ACTION ITEM: The number of lines below containing the word "moveTo" is all that should be returned.

====

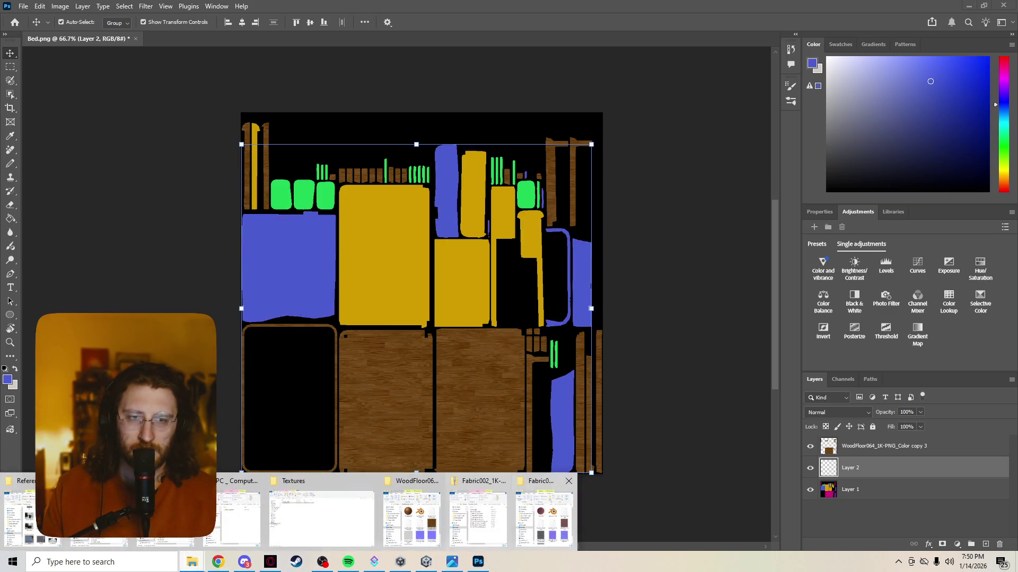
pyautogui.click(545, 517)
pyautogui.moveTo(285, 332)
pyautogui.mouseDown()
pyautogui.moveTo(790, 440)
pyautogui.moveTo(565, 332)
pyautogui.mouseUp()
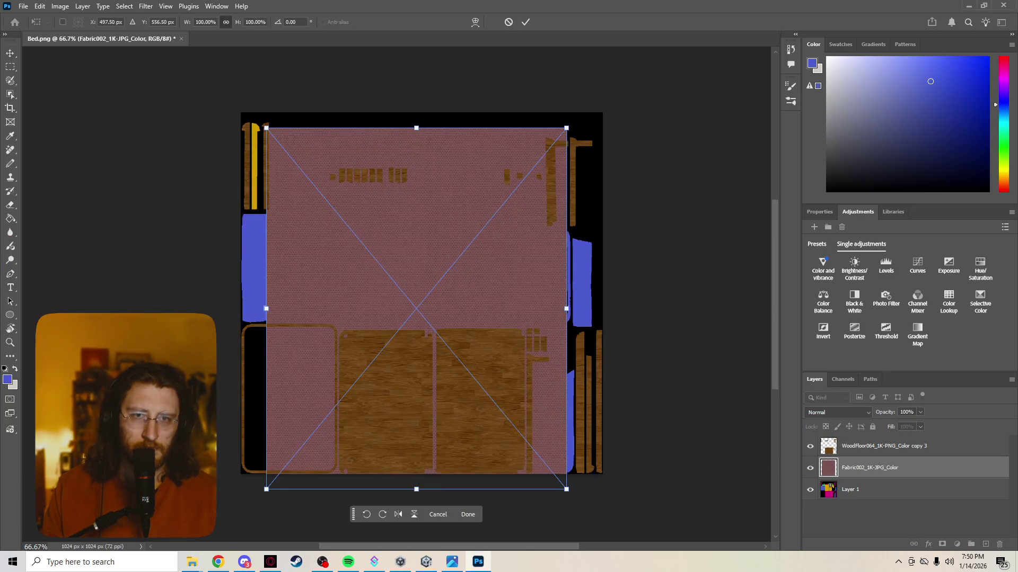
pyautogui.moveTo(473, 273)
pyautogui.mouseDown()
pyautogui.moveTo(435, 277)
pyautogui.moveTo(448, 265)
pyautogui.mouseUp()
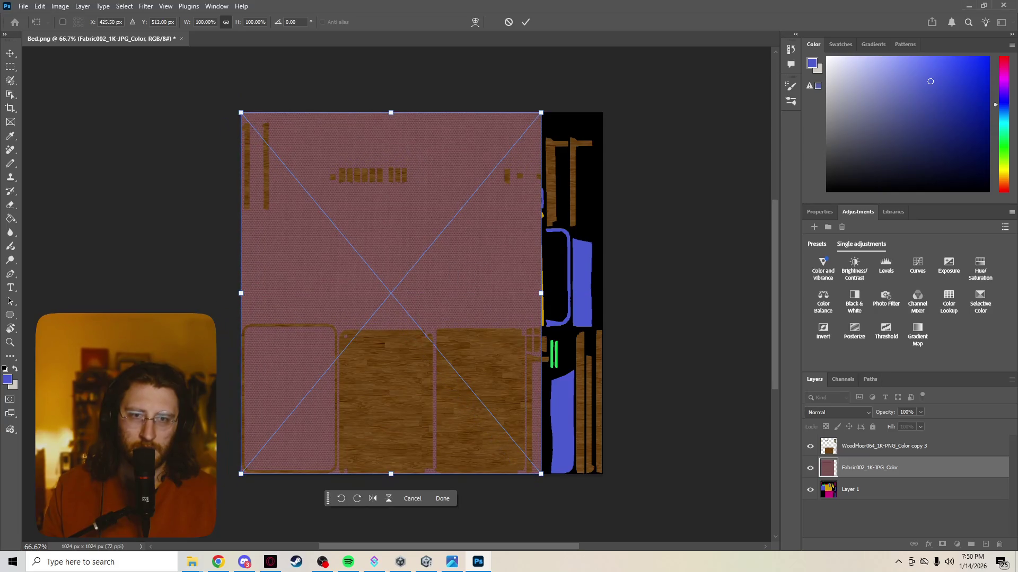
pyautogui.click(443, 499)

====

RESPONSE BELOW: 6